** Data section follows **

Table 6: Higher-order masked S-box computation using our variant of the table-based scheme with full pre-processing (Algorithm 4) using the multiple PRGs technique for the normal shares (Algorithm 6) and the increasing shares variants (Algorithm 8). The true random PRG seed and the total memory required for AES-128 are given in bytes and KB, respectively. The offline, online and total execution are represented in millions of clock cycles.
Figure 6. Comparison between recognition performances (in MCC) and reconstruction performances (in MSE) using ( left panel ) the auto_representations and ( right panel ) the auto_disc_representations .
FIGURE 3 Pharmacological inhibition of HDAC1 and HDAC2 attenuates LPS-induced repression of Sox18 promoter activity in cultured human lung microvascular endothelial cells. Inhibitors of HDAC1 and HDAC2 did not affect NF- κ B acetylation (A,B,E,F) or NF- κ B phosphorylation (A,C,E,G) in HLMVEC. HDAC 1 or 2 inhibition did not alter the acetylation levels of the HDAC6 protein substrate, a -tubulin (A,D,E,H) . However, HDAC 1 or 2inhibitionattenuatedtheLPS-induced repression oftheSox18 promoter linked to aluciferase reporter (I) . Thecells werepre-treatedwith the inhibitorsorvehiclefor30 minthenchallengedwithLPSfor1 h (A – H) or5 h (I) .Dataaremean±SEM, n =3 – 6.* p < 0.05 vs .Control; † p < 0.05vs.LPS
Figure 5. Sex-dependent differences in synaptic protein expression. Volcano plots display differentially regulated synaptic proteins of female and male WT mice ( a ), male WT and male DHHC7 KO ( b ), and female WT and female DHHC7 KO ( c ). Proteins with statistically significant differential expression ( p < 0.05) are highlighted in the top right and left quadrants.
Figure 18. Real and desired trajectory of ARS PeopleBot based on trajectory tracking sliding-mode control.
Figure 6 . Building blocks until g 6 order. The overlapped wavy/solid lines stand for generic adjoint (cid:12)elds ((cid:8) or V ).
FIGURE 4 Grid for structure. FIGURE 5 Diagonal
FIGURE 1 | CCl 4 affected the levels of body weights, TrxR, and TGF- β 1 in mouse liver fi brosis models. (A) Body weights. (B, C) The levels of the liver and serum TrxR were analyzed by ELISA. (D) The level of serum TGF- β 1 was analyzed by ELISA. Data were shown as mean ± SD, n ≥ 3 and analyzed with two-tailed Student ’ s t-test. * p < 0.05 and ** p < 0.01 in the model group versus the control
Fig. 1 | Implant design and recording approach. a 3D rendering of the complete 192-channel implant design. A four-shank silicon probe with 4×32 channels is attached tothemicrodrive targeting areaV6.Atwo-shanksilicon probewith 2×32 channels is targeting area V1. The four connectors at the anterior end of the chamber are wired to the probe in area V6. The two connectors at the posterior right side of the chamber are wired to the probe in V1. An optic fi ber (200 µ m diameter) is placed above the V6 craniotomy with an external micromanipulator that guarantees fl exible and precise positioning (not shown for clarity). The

** End of Data section **

> **Problem statement**
After reading the entries above, state how many lines hold the word "based", with no text besides the number.

> **Output for this exercise**
2